Le régime de retraites complémentaires Agirc-Arrco doit réexaminer 100.000 dossiers présentant un risque d’erreurs, selon une source au conseil d’administration. Environ 10.000 retraités étaient enregistrés comme « des personnes de plus de 110 ans », ce qui pourrait indiquer qu’ils sont décédés.


Certains retraités pourraient-ils enfin recevoir des sommes qui leur ont été indument retirées ? Le régime des retraites complémentaires Agirc-Arrco s’apprête à réexaminer 100.000 dossiers susceptibles de contenir des erreurs. Cela inclut probablement des retraités dont la pension a été suspendue à tort et qui devraient recevoir les paiements dus.

C’est en décembre que l’Agirc-Arrco, après avoir pour la première fois croisé ses bases de données avec celles de la Direction générale des finances publiques, a identifié 100.000 dossiers présentant des « incohérences » et nécessitant un « réexamen », a déclaré mardi à l’AFP une source au conseil d’administration.
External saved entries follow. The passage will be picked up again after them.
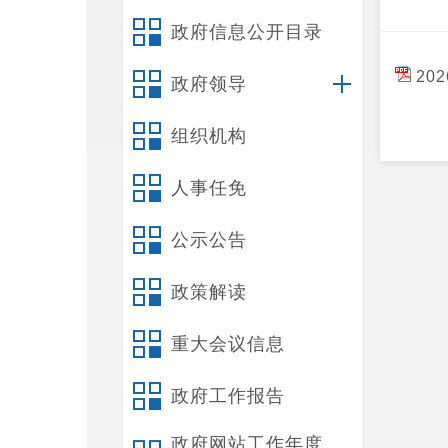
政府信息公开目录
20
政府领导
组织机构
人事任免
公示公告
政策解读
重大会议信息
政府工作报告
政府网站工作年度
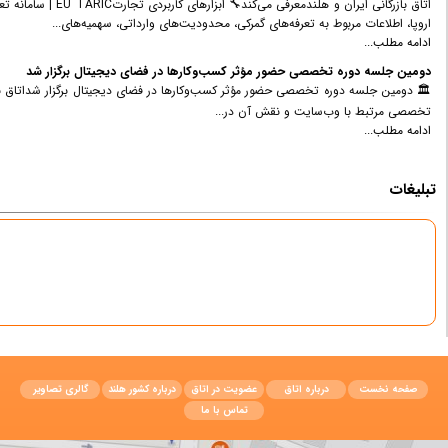
اتاق بازرگانی ایران و هلندمعرفی می‌کند🔧 ابزارهای کاربردی تجارتEU TARIC | سامانه تعرفه گمرکی اتحادیه اروپااگر قصد صادرات کالا به کشورهای عضو اتحادیه اروپا را دارید، EU TARIC یکی از مهم‌ترین ابزارهایی است که باید از آن استفاده کنید.این سامانه رسمی کمیسیون
 کسب‌وکارها در فضای دیجیتال» را به‌صورت آنلاین برگزار کرد.💻 در این جلسه، مباحث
Parmi ces dossiers, environ 10.000 concernaient des personnes de plus de 110 ans, ce qui pourrait indiquer qu’elles sont décédées. D’autres retraités ont également vu leurs pensions de droit direct ou de réversion suspendues à tort sans avoir effectué de réclamations, a ajouté cette source, confirmant des informations des Echos.

Deux catégories de retraités sont particulièrement concernées : d’une part, des veufs ou veuves touchant des pensions de réversion qui n’ont pas répondu, de manière répétée, aux courriers et courriels leur demandant de « certifier qu’ils ne se sont pas remariés » ; d’autre part, des retraités vivant à l’étranger qui n’ont pas fourni la preuve de leur vivant, comme ils doivent le faire chaque année. En cas d’absence de réponse, les paiements peuvent être suspendus.

Selon une étude interne présentée en décembre au conseil d’administration, les services estimaient alors à près de 12.000 le nombre de personnes identifiées comme « lésées », avec un montant d’environ 69 millions d’euros à leur reverser. Environ 86.000 autres retraités ont également été identifiés comme ayant une probabilité « forte » d’être victimes d’erreurs, pour un montant total évalué à 778 millions d’euros.

Ce document est aujourd’hui considéré comme « obsolète », selon la source interne au conseil d’administration, qui précise que les « 10.000 à 12.000 dossiers » présentant « un doute sérieux » sont désormais en cours de traitement. Pour les autres, « un tiers à 40 % des dossiers ont été réglés », a-t-elle ajouté. Il s’agit de « personnes qui n’ont jamais rien réclamé », et pour lesquelles l’Agirc-Arrco « entreprend elle-même cette démarche » de vérification en « réexaminant les dossiers un par un », a conclu cette source.